#### MATERIAL SHOWN
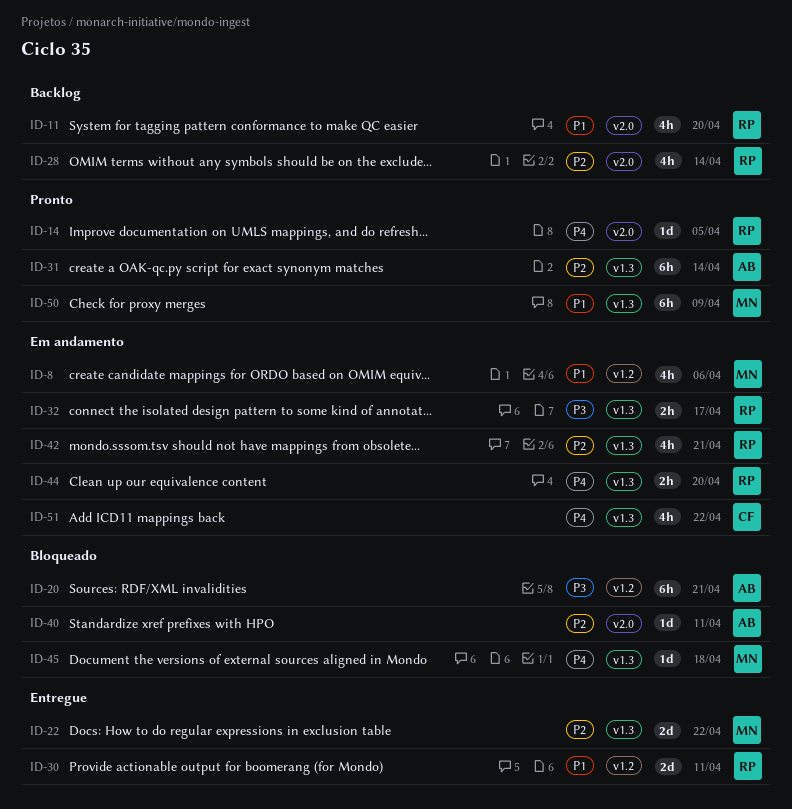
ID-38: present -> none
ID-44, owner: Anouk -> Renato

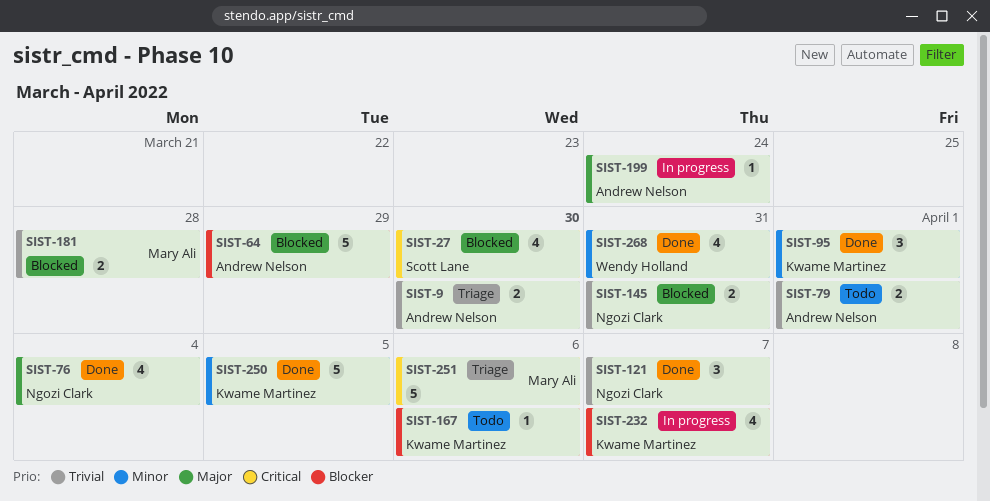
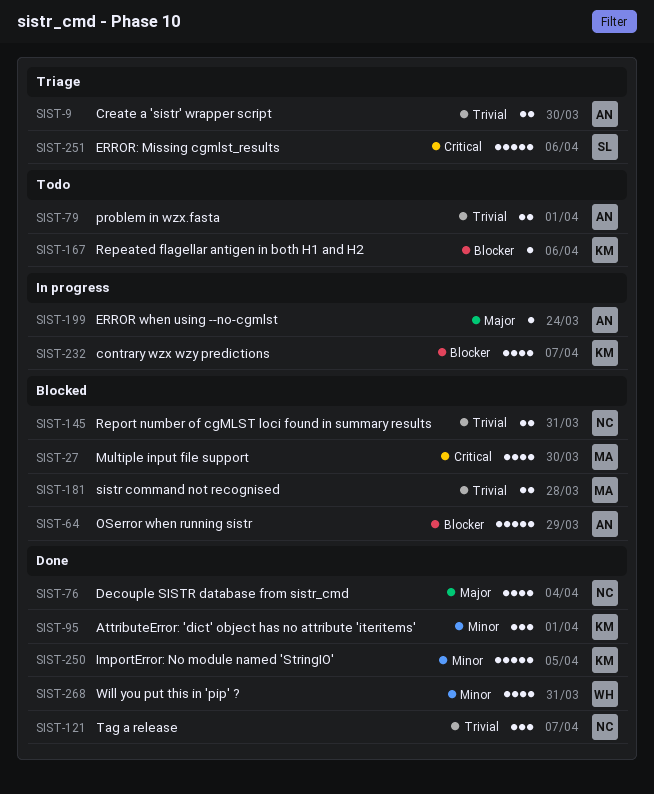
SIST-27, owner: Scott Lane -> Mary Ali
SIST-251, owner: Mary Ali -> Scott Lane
==
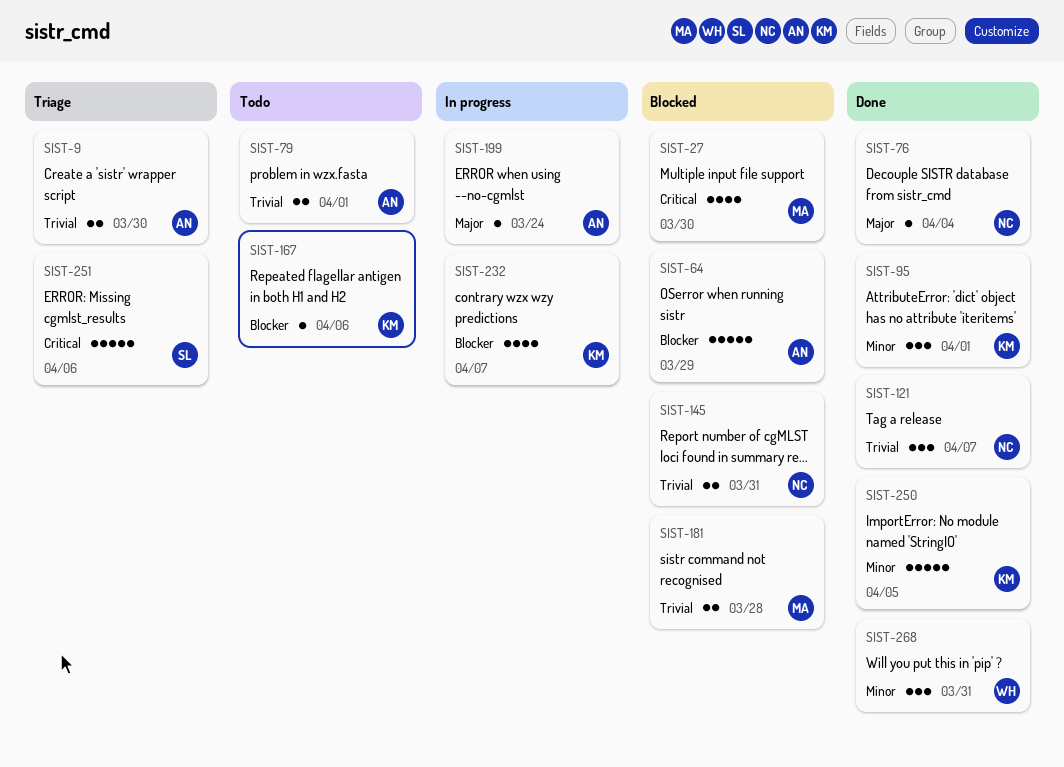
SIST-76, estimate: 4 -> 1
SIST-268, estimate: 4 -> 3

#### YOUR ASSIGNMENT
Each line of the material that has the word "owner" belongs in the answer.

#### WRITTEN REPLY
ID-44, owner: Anouk -> Renato
SIST-27, owner: Scott Lane -> Mary Ali
SIST-251, owner: Mary Ali -> Scott Lane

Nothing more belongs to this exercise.